(así se mata la poesía)
Te sienta tan bien la soledad, te queda tan bien estar sin mí.
cuando te veo caminar ahí y yo no estoy a tu lado recayendo por tu espalda, te ves como aquella vez que distraída vagabas por la avenida. Me recuerdas tantas cosas que mi memoria no termina de matar, y tantas cosas carecen de sentido que justo cuando pienso que puedo volver a sonreir a tu lado, me doy cuenta de que me gustaría verte sonreír sin mi.
No queda mucho por decir después de que bajas la mirada y las palabras de rigor hacen su trabajo, beso en la mejilla, la típica broma para romper el hielo -aunque solo descascare al iceberg- y lo suficiente para que el encuentro sea otro cliché de novela barata; un dejo de nerviosismo, una pizca de melancolía, esas sonrisas que evocan a la nostalgia, nuestro ánimo menesteroso... y los autos que pasan a nuestro lado. Te ves tan linda cuando no piensas más en mi.

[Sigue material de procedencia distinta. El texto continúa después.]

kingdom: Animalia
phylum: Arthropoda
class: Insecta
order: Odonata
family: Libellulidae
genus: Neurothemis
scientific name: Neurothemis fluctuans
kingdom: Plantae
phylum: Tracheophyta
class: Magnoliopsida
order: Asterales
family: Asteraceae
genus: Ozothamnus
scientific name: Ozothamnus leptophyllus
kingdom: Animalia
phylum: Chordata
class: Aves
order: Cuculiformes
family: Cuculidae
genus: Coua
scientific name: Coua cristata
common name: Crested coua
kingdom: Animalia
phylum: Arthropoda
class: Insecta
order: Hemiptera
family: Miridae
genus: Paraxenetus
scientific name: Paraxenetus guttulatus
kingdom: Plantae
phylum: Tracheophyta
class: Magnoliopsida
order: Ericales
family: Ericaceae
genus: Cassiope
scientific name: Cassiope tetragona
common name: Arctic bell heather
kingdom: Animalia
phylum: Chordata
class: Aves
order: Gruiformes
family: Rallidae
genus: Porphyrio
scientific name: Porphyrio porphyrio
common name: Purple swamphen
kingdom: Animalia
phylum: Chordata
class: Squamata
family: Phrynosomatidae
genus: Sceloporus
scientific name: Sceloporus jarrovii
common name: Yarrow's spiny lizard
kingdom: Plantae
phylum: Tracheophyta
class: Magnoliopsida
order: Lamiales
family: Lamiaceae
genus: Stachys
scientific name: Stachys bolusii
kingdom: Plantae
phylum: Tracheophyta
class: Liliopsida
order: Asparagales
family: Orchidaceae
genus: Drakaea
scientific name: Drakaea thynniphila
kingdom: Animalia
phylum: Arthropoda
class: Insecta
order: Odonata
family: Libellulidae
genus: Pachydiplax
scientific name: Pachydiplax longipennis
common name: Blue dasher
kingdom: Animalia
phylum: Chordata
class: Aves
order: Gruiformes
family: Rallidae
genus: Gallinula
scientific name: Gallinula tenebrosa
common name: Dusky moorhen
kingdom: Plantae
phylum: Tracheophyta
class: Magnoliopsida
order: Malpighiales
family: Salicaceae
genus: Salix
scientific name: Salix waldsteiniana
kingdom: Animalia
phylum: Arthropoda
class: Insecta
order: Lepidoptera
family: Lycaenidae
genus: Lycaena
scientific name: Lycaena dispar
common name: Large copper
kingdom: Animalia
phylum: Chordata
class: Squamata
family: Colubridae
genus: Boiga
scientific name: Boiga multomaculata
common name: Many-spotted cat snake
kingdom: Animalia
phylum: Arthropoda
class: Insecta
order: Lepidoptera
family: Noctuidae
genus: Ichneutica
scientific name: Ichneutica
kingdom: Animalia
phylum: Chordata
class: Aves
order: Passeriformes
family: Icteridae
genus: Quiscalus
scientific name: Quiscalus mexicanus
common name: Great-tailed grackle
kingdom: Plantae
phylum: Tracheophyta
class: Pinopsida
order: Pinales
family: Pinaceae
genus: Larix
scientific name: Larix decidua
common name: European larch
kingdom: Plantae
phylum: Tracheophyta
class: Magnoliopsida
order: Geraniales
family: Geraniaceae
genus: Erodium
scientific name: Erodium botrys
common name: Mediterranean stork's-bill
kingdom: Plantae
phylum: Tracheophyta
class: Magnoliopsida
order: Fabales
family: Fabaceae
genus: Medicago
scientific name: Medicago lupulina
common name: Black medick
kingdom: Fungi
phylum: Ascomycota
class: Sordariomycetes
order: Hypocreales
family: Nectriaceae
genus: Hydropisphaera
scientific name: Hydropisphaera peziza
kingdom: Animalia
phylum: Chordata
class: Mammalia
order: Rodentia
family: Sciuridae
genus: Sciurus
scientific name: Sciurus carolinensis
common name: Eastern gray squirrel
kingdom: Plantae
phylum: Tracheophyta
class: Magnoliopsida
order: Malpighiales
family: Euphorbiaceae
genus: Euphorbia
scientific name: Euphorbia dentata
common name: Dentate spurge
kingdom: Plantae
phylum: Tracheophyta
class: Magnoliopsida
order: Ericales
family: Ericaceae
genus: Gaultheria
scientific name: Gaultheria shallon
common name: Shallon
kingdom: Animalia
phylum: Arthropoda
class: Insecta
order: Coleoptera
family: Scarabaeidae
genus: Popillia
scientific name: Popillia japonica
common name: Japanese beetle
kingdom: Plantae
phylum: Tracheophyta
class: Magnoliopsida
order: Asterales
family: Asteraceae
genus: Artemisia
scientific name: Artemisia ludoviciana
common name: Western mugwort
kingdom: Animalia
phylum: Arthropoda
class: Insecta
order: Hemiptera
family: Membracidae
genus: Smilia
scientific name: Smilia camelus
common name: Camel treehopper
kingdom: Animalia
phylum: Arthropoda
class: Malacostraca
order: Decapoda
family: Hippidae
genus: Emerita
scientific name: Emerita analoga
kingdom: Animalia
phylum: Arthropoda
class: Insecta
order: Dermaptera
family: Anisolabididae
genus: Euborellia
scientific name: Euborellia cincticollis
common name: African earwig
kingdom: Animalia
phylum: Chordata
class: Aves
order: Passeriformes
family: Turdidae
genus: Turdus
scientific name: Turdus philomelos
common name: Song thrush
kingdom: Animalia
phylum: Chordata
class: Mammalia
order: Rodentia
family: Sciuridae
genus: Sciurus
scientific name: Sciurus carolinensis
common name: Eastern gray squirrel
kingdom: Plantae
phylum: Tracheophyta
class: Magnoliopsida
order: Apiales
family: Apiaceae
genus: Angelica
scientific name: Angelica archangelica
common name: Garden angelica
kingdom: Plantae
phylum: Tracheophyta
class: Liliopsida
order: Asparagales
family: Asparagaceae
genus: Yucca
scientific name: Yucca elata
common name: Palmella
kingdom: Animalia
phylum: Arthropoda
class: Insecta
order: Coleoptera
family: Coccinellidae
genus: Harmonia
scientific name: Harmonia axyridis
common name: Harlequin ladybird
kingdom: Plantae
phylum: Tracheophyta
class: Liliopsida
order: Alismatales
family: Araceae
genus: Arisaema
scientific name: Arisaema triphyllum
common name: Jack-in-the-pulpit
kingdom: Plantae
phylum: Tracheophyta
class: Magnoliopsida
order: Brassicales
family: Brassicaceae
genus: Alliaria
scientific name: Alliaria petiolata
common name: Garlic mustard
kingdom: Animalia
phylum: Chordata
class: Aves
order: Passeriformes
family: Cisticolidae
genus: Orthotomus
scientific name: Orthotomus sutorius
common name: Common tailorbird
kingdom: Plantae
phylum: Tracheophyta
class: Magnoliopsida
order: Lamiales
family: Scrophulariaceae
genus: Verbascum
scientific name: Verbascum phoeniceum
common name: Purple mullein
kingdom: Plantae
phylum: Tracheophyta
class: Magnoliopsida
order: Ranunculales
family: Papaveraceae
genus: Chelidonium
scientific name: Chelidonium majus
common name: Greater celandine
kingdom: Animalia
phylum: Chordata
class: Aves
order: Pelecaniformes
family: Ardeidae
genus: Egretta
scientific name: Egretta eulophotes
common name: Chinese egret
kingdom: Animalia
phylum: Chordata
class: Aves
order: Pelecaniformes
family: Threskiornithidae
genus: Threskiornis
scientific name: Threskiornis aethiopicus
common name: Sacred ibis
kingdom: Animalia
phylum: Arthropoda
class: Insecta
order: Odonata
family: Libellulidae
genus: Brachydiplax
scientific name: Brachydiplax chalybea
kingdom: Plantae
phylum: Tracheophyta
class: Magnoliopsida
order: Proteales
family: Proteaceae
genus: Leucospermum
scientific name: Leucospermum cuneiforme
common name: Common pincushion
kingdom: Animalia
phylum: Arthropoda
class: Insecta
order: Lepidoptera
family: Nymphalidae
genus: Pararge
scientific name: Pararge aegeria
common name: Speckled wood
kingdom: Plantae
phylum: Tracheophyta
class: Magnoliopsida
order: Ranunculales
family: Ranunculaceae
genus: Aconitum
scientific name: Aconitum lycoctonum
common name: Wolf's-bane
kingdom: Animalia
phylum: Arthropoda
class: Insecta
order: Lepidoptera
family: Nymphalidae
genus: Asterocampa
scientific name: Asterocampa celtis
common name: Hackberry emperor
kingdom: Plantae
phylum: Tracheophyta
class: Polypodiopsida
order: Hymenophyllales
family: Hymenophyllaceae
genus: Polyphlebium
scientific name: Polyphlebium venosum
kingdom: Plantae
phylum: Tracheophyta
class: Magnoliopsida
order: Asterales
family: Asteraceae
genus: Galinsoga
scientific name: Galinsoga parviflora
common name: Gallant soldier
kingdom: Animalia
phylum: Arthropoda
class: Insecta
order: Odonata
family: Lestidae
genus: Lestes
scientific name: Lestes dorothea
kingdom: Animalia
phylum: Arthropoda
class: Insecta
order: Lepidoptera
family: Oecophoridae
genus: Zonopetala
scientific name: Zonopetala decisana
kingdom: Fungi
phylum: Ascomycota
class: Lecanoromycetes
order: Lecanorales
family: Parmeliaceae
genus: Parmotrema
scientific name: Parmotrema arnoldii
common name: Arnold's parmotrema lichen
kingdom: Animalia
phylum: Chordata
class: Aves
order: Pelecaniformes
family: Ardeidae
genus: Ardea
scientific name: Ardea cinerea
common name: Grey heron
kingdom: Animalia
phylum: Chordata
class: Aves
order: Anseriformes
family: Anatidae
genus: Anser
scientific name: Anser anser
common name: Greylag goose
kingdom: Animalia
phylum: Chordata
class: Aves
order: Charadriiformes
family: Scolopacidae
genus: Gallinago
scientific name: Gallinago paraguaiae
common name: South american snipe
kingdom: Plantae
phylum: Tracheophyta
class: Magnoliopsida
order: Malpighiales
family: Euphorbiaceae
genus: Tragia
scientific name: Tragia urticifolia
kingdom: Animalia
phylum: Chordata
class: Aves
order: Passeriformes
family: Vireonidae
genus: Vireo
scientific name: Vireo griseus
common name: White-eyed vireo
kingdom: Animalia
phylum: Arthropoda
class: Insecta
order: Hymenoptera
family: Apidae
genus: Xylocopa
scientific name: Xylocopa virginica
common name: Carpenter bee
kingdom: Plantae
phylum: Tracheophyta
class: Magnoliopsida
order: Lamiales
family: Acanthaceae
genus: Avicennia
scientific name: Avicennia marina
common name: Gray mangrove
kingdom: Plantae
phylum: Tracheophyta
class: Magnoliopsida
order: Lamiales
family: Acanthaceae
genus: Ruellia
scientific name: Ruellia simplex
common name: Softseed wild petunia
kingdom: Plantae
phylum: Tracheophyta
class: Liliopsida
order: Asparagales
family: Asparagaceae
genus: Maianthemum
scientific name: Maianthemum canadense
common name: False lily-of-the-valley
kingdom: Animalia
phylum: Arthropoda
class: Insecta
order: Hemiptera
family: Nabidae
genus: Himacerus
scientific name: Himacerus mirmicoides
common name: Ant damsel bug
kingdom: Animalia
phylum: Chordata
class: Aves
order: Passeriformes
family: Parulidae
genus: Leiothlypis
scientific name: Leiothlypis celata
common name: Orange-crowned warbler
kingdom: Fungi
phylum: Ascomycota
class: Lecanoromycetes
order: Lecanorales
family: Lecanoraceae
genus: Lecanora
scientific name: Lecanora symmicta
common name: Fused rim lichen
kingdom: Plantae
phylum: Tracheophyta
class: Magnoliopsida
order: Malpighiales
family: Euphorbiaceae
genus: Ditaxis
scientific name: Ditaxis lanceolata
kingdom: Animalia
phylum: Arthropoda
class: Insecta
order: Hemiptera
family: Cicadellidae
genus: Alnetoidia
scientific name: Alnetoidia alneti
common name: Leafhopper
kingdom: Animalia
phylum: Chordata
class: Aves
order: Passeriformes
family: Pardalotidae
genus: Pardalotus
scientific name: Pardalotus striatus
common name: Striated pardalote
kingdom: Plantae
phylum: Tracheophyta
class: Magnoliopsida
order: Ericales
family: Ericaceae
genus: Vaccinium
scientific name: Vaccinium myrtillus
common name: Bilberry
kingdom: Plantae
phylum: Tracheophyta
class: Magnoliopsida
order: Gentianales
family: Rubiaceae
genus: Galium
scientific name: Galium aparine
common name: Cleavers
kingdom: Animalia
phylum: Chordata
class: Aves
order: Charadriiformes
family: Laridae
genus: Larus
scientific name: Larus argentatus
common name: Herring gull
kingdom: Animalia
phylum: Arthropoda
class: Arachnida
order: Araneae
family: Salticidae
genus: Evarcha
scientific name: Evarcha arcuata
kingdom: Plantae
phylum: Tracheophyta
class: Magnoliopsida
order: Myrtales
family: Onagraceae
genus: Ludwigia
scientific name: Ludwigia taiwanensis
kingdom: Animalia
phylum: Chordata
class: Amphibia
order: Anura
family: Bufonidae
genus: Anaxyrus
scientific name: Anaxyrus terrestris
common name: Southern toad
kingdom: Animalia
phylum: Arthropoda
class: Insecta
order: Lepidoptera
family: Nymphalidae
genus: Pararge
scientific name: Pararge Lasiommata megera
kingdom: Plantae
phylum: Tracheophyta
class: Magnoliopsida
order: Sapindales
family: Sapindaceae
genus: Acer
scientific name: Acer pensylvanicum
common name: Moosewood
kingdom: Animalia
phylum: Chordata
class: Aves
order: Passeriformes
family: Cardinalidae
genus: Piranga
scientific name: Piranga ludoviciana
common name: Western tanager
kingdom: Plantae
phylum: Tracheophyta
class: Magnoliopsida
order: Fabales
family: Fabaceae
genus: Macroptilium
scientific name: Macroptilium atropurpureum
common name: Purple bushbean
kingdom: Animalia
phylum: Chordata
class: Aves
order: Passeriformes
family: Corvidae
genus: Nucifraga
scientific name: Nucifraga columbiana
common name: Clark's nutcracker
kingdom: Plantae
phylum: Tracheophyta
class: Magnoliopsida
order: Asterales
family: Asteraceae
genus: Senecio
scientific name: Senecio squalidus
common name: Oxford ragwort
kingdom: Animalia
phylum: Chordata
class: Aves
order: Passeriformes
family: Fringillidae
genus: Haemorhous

Escéna única, acto estúpido sin título que lo defina, canción que crece y carece de sentido común, escrito tan innecesario, versión pasteurizada del desamor, intento fallido de narración de un día en la vida común y corriente, exaltación de una pena que no lo es tanto. Crónica de una muerte anunciada -este escrito es un crimen... perpetrado por tí.